◆ Exercise goal
Your answer should be an exact copy of the lines from the start of the entries to the line containing "Immunogenicity", both included.

- - -

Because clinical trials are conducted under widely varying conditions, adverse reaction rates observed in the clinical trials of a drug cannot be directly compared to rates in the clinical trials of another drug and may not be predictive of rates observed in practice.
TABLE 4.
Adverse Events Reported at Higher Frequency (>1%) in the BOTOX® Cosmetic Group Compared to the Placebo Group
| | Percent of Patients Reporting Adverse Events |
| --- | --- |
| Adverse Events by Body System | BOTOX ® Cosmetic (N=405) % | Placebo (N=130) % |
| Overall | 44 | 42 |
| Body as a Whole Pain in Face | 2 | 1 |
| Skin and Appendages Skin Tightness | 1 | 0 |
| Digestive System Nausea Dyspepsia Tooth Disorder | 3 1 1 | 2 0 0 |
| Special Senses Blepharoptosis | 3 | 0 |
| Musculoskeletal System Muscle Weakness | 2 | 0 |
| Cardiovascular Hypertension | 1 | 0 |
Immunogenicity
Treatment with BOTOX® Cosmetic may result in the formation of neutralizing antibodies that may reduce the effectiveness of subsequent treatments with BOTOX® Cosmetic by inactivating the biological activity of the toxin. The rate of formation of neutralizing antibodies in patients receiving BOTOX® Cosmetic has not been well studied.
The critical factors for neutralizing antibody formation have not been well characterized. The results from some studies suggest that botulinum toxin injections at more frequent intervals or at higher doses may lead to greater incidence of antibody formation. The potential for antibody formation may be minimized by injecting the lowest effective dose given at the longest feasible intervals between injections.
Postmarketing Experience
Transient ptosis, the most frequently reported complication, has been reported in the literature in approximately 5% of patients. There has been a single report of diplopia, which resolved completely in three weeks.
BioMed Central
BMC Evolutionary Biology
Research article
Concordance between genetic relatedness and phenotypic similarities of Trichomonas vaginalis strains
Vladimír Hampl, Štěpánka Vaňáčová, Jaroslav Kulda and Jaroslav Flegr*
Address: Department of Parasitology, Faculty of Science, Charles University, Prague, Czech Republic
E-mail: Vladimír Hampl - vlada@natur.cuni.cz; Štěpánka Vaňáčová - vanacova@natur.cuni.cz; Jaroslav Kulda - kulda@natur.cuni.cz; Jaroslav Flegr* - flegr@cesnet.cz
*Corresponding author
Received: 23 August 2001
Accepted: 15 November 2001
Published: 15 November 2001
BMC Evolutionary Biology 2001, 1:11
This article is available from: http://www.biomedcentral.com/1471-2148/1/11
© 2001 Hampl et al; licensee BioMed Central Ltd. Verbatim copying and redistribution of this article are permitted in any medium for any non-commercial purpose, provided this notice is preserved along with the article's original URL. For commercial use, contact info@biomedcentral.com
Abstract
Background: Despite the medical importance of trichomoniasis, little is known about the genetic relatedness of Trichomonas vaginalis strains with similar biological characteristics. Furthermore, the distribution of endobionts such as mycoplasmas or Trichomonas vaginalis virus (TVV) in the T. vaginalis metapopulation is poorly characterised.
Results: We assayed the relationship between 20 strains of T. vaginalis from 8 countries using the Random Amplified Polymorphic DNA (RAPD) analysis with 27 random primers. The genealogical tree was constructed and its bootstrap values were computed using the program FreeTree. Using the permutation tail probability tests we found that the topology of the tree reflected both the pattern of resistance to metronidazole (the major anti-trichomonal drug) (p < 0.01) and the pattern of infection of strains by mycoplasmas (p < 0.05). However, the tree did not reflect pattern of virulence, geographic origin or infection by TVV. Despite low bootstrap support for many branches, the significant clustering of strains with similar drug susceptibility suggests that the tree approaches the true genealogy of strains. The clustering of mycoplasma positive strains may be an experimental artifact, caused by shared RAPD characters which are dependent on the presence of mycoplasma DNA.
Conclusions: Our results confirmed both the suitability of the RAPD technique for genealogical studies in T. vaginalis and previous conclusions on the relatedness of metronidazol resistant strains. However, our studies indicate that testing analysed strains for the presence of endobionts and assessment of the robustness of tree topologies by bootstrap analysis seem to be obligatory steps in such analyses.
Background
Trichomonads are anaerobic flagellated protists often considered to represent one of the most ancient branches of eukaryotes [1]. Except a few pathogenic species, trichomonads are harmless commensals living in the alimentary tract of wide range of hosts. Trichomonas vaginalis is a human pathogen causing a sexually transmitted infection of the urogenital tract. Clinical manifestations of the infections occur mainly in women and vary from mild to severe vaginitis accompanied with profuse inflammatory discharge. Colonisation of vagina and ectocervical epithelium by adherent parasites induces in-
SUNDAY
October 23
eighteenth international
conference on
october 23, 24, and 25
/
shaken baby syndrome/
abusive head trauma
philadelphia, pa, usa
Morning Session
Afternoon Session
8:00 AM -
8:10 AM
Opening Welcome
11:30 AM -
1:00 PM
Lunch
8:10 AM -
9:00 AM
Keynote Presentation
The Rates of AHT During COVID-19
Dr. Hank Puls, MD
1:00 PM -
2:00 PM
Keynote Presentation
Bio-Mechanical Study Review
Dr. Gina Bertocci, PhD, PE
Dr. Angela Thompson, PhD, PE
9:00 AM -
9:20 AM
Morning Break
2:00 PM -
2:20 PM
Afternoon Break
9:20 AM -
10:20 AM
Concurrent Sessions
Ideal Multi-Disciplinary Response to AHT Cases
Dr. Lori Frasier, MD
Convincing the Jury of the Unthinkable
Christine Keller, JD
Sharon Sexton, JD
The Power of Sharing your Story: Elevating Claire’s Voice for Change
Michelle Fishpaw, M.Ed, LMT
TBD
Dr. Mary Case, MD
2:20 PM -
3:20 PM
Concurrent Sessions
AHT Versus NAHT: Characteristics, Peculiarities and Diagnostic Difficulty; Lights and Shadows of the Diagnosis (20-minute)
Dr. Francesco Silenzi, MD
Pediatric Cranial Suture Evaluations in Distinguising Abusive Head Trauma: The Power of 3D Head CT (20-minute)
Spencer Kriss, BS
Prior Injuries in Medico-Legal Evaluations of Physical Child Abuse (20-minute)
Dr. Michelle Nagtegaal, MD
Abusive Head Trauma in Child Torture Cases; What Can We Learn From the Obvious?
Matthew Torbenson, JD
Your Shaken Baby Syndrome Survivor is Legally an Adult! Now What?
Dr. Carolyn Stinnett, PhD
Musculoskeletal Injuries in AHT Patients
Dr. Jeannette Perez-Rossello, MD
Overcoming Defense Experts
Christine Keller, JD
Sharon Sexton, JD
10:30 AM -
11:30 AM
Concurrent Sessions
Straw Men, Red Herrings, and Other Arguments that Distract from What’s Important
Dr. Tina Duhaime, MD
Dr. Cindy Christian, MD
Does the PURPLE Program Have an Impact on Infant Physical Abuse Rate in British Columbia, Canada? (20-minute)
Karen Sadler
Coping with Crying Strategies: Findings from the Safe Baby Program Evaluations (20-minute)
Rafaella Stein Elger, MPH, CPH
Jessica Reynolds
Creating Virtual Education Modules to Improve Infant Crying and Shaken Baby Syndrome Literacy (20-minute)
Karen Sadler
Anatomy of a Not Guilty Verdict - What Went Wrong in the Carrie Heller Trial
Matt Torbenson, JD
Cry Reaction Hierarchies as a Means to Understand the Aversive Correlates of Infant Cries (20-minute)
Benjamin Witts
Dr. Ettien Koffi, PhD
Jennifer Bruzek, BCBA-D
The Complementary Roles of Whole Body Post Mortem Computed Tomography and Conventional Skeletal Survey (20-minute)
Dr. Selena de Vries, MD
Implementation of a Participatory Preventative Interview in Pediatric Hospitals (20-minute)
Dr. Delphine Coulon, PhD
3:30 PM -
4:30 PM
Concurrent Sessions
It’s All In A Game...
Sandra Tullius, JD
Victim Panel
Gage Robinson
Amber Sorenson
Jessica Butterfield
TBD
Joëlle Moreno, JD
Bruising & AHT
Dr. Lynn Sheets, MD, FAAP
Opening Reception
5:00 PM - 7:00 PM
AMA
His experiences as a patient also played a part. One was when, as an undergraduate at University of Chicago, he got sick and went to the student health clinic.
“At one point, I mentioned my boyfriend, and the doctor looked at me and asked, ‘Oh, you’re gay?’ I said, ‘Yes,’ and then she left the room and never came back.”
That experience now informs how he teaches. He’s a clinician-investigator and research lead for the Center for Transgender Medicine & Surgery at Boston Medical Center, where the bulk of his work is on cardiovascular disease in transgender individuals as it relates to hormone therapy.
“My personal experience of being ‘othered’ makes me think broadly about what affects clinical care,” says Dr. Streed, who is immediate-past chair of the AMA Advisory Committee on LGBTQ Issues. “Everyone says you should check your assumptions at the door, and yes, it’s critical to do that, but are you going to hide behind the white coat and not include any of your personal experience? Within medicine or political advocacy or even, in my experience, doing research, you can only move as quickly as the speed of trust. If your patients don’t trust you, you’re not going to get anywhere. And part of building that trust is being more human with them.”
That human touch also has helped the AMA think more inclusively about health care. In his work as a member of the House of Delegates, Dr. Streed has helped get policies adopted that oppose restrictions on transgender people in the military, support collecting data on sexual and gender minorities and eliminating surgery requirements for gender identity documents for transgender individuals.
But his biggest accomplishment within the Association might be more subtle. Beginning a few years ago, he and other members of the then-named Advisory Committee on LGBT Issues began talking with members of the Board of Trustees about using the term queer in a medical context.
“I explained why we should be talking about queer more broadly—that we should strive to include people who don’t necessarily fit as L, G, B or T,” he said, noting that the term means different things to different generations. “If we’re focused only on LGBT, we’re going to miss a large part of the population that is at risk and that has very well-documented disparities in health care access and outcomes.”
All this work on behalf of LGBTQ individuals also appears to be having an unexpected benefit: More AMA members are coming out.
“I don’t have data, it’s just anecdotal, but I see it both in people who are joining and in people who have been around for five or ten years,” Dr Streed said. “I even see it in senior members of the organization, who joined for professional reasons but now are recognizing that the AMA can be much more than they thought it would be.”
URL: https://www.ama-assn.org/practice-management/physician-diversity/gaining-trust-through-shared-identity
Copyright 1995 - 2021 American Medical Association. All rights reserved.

- - -

◆ Result of the exercise
Because clinical trials are conducted under widely varying conditions, adverse reaction rates observed in the clinical trials of a drug cannot be directly compared to rates in the clinical trials of another drug and may not be predictive of rates observed in practice.
TABLE 4.
Adverse Events Reported at Higher Frequency (>1%) in the BOTOX® Cosmetic Group Compared to the Placebo Group
| | Percent of Patients Reporting Adverse Events |
| --- | --- |
| Adverse Events by Body System | BOTOX ® Cosmetic (N=405) % | Placebo (N=130) % |
| Overall | 44 | 42 |
| Body as a Whole Pain in Face | 2 | 1 |
| Skin and Appendages Skin Tightness | 1 | 0 |
| Digestive System Nausea Dyspepsia Tooth Disorder | 3 1 1 | 2 0 0 |
| Special Senses Blepharoptosis | 3 | 0 |
| Musculoskeletal System Muscle Weakness | 2 | 0 |
| Cardiovascular Hypertension | 1 | 0 |
Immunogenicity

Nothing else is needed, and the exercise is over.